Bu çerçevede İran’ın geleceğini mahveden Humeyni devriminden bu yana ülkenin geldiği durumu ve başarısız kalkınmadan ekonomik ve siyasi daralmaya kadar İran halkının en kötü döneminde yaşadığı büyük gerilemeyi hatırlamak önemlidir. İran ekonomisi, 2019 yılında yüzde 4,7 oranında küçüldü. Ayrıca koronavirüsü salgınının ekonomik sonuçlarından dolayı İran ekonomisindeki bu küçülme daha da arttı. Öyle ki İran ekonomisi, yaklaşık yüzde 7,6’lık bir küçülme kaydetti. Öte yandan İran petrol sektörü, yüzde 14’ü geçen bir oranda küçüldü. Bunun temel sebebi, İran ekonomisine yapılan baskıdır. Ayrıca yaklaşık 57 milyon İranlı, yoksulluk sınırının altına düşme tehlikesiyle karşı karşıya bulunuyor. Zira resmi olmayan tahminlere göre İranlı ailelerin yaklaşık yüzde 55’i yoksulluk sınırının altında yaşıyor.
Sonuçlar, devrimden sonra ortaya çıktı ve gerçekler, ülkenin içinden geçtiği sıkıntıların trajik görüntülerini gözler önüne serdi.
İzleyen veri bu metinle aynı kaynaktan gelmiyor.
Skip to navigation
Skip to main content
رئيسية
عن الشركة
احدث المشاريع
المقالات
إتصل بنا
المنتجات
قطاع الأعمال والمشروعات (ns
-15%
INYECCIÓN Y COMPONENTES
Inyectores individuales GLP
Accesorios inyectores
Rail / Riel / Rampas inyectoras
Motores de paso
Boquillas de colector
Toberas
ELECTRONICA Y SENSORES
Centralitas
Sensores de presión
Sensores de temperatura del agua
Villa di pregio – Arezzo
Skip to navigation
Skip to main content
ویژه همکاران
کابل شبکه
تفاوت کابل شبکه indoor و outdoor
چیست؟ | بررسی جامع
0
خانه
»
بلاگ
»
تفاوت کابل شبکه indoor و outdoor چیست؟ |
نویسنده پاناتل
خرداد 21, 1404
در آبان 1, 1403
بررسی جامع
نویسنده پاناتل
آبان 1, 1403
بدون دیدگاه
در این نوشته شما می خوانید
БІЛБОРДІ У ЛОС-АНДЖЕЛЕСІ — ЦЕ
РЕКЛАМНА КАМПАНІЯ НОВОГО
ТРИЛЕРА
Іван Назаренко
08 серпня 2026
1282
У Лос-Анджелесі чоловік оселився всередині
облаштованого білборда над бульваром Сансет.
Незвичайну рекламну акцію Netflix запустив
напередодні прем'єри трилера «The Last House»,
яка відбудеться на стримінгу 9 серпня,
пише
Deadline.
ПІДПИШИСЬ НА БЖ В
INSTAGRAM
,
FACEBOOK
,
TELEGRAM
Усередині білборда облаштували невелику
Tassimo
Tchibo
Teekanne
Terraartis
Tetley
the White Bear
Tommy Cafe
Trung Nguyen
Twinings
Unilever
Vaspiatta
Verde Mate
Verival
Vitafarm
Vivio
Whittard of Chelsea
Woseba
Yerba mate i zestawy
Ülkenin bölgedeki coğrafi önemine rağmen Batı, Irak Cumhurbaşkanı Saddam Hüseyin örneğinde olduğu gibi İran’ı kâğıttan bir kaplana dönüştürdü. İran, ülkenin kaderine hükmeden kişilerin etkisiyle kargaşa ve çatışma çıkartarak komşu ülkelerin üzerine kötü bir talih gibi çökmek ve bu ülkelere kendi gruplarını ve milislerini konuşlandırmak için coğrafi genişlemeye ve komşu ülkeleri zayıflatmaya yönelik emellerini sürdürdü. Bu fikirler, etkileşime geçerek dini lider Ali Hamaney’den radikal eğilimli Cumhurbaşkanı Reisi’ye kadar Humeyni’nin metoduna benzer bir nesil ortaya çıkardı. Öyle ki Reisi, İran halkının yaşam koşullarını nükleer anlaşma ve müzakerelerle asla irtibatlandırmayacağını ve ekibinin nükleer anlaşmayla ilgili müzakereye sadece müzakere yapmak için devam etmeyeceğini dile getirdi. Hamaney ne istiyor ve ilgili şahıs olarak Reisi ne sunuyor?